It's funny ... why don't they just cut to the chase and make the best rod EVER? And pushing that top-end price envelope just a little higher ... inching toward the $1K mark. Reminds me of some old sci-fi movie, where they insert a billboard ad in the background showing a guy shaving with a ten blade razor - the cartridge about 1-1/2 inches long.


----------



## Tarp0nTime (Apr 7, 2017)

ShannonD said:


> It's funny ... why don't they just cut to the chase and make the best rod EVER? And pushing that top-end price envelope just a little higher ... inching toward the $1K mark. Reminds me of some old sci-fi movie, where they insert a billboard ad in the background showing a guy shaving with a ten blade razor - the cartridge about 1-1/2 inches long.

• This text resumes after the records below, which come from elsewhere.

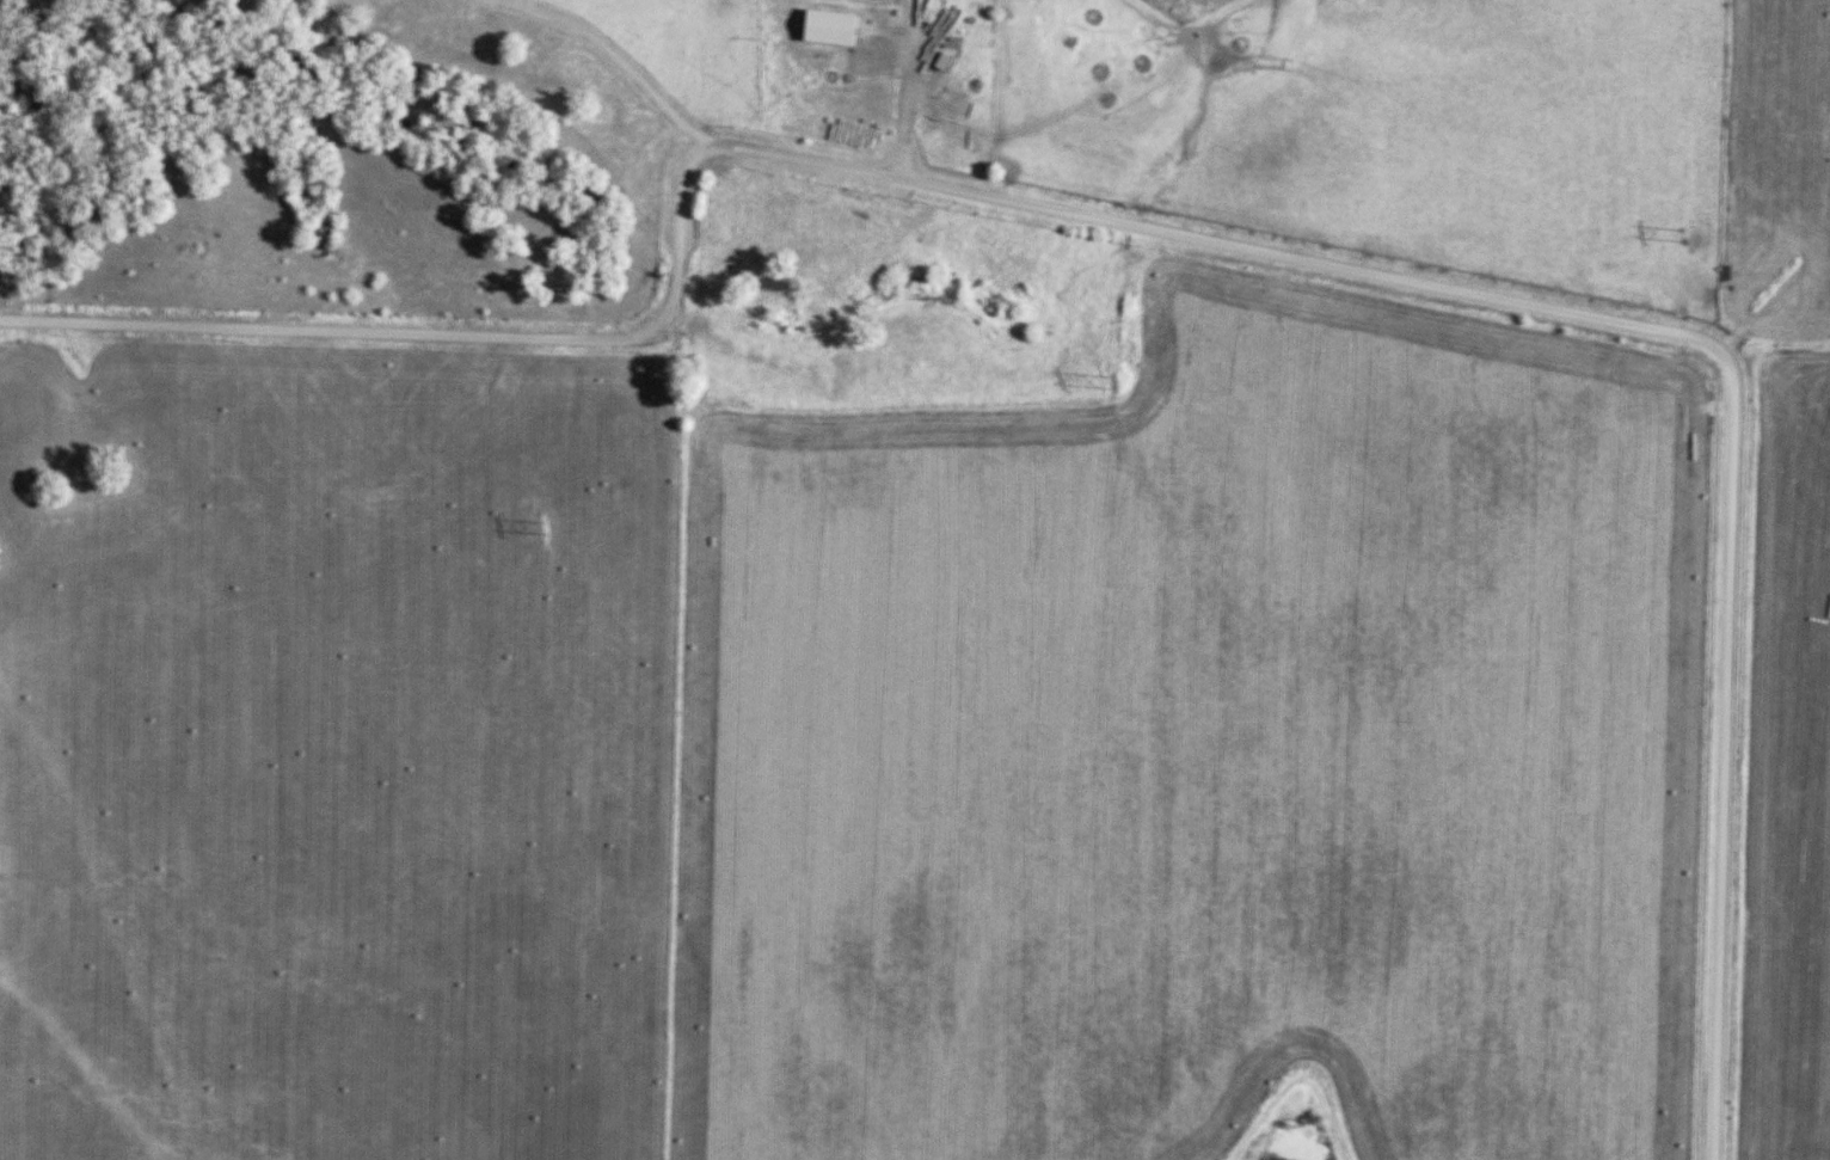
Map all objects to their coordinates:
road: (614, 58)
road: (914, 92)
power tower: (1679, 237)
road: (1194, 239)
power tower: (1097, 383)
power tower: (532, 529)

They already made the best rod ever... it's called an NRX.


----------



## Guest (Mar 9, 2018)

sjrobin said:


> Less likely to fracture.


Less likely to fracture. Is that true, or are you just guessing? I'm not attempting to insult or argue with you. I'm simply curious because I just bought a Sage Salt - not the HD.


----------



## Guest (Mar 9, 2018)

Tarp0nTime said:


> They already made the best rod ever... it's called an NRX.

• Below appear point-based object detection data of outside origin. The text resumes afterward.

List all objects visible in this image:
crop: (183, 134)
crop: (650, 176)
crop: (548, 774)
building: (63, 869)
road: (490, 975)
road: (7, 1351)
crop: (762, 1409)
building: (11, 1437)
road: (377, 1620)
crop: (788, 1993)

I have one of those. The NRX PRO 1 in a 9 weight. I just bought a Sage Salt in a 9wt. I'm interested to see how they compare.


----------



## obrientimm (Jan 28, 2013)

Josh Stewart said:


> I have one of those. The NRX PRO 1 in a 9 weight. I just bought a Sage Salt in a 9wt. I'm interested to see how they compare.


Josh
Let us know what you think. Just got a salt hd 8 in the mail today. Threw it for 10 min along side my clutch theory 8. Think I still prefer the theory. The salt hd feels like a noodle in comparison.


----------



## Guest (Mar 9, 2018)

Hmm. Ok. I appreciate that. I've been fishing a G Loomis NRX Pro 1 9wt. It's a stiff rod if there ever was one. This sage salt should arrive in about a week. It's coming from California. I'll let you know what I think. I need to find a reel for it. I've got a Ross Evolution 4 on the NRX. I have a preference for Ross reels, but their drags, like most fly reels, are rather abysmal. Providing nothing more than three to four pounds. I know you can palm the spool. I would just like to see something with more drag. However, that's off topic. I'll let you know what I think about the rod.


----------